Finalità dell’agevolazione


L’obiettivo principale della iniziativa è quello di creare nuova imprenditorialità e di rafforzare la competitività dei sistemi produttivi.
SMART & START sostiene progetti imprenditoriali a carattere fortemente innovativo, promossi da nuove imprese ubicate su tutto il territorio nazionale.

Soggetti beneficiari


Il programma è rivolto alle start-up innovative di piccole dimensione ed ai team di persone fisiche che intendono costituire una start-up innovativa, anche se residenti all’estero o di nazionalità straniera. Per start-up innovative si intendono le imprese iscritte nella apposita sezione del Registro delle Imprese. Tra i principali requisiti (Art. 25 del DL n.179/2012):

  • società di capitali costituite da non più di 48 mesi;
  • valore della produzione < 5 milioni di euro;
  • costi riconducibili a R&S

Progetti agevolabili 


Il programma finanzia progetti nel settore della produzione di beni e ed erogazione di servizi, con esclusione della produzione primaria dei prodotti agricoli, che si caratterizzano per il forte contenuto tecnologico e innovativo, e/o si qualificano come prodotti, servizi o soluzioni nel campo dell’economia digitale, e/o si basano sulla valorizzazione dei risultati della ricerca pubblica e privata (spin off di ricerca).
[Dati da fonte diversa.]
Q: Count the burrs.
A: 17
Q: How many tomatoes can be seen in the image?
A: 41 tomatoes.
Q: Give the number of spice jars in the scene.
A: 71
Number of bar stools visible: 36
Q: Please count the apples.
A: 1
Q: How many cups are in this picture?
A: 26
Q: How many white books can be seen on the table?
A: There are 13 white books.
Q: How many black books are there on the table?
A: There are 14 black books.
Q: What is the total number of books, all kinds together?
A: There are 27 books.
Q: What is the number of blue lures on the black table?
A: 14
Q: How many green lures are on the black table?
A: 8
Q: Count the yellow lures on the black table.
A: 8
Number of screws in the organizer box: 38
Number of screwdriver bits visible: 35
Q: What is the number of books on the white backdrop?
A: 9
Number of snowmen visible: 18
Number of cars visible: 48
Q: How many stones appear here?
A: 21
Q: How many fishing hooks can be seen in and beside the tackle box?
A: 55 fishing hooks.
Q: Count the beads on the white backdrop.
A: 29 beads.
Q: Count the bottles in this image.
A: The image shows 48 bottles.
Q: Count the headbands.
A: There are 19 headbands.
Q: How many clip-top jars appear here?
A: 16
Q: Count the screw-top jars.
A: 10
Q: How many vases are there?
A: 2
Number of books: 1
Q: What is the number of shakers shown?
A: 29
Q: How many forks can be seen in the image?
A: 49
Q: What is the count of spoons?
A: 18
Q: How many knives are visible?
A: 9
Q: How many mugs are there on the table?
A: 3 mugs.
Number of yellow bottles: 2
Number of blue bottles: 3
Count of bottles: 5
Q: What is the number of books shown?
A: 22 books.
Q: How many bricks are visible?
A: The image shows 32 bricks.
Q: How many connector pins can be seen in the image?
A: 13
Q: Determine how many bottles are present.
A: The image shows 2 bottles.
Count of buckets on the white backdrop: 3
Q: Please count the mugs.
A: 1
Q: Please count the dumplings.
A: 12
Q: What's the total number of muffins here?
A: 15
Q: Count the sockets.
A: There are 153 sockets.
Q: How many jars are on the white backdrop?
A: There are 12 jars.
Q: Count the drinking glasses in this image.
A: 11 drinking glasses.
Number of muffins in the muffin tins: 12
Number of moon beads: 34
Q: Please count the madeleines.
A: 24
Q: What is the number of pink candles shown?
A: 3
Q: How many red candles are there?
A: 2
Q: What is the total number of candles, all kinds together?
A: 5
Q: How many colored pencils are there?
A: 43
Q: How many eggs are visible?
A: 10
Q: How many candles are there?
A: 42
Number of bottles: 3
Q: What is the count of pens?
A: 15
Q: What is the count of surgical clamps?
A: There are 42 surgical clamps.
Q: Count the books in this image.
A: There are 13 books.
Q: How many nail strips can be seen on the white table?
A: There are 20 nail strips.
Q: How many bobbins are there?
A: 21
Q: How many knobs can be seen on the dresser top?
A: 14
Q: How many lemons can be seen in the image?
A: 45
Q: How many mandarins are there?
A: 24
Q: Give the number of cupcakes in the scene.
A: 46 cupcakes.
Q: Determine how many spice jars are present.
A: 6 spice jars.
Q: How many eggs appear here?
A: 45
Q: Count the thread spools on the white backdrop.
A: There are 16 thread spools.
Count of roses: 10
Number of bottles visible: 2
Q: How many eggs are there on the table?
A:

Tipologia ed entità del contributo


Le agevolazioni finanziarie consistono in un mutuo senza interessi, il cui valore può arrivare fino al 70% delle spese ammissibili (max € 1.050.000).
Il valore del mutuo può arrivare all’80% delle spese ammissibili, se la start-up ha una compagine interamente costituita da giovani e/o donne o se tra i soci è presente un dottore di ricerca che rientra dall’estero (max €1.200.000).
Le start-up localizzate in Basilicata, Calabria, Campagna, Puglia, Sicilia e del territorio del Cratere Sismico Aquilano restituiscono solamente l’80% del mutuo agevolato ricevuto.
Le start-up costituite da meno di 12 mesi beneficiano anche di servizi di tutoring tecnico-gestionale, ossia servizi specialistici erogati anche con modalità innovative, che possono includere scambi con realtà internazionali. Il valore dei servizi di tutoring è pari a € 15.000 per le regioni del Mezzogiorno e a € 7.500 per il centro Nord.

Spese ammissibili


Sono ammissibili progetti che prevedono programmi di spesa, di importo compreso tra 100 mila e 1,5 milioni di euro, per acquistare beni di investimento e/o per acquisire servizi necessari alla gestione.
Tra le principali voci di spesa ammissibili:

  • impianti, macchinari e attrezzature tecnologiche; componenti HW e SW; brevetti, licenze, know-how; consulenze specialistiche tecnologiche (spese per investimenti);
  • personale dipendente e collaboratori; licenze e diritti per titoli di proprietà industriale; servizi di accelerazione; canoni di leasing; interessi su finanziamenti esterni (spese di gestione).

Le spese devono essere sostenute dopo la presentazione della domanda ed entro i 2 anni successivi alla stipula del contratto di finanziamento.

Presentazione delle domande di finanziamento


Le risorse finanziare disponibili per la concessione degli aiuti ammontano a € 200.000.000,00.
Segnaliamo che il bando ha una procedura “a sportello”, dunque sarà attivo fino all’esaurimento delle risorse disponibili.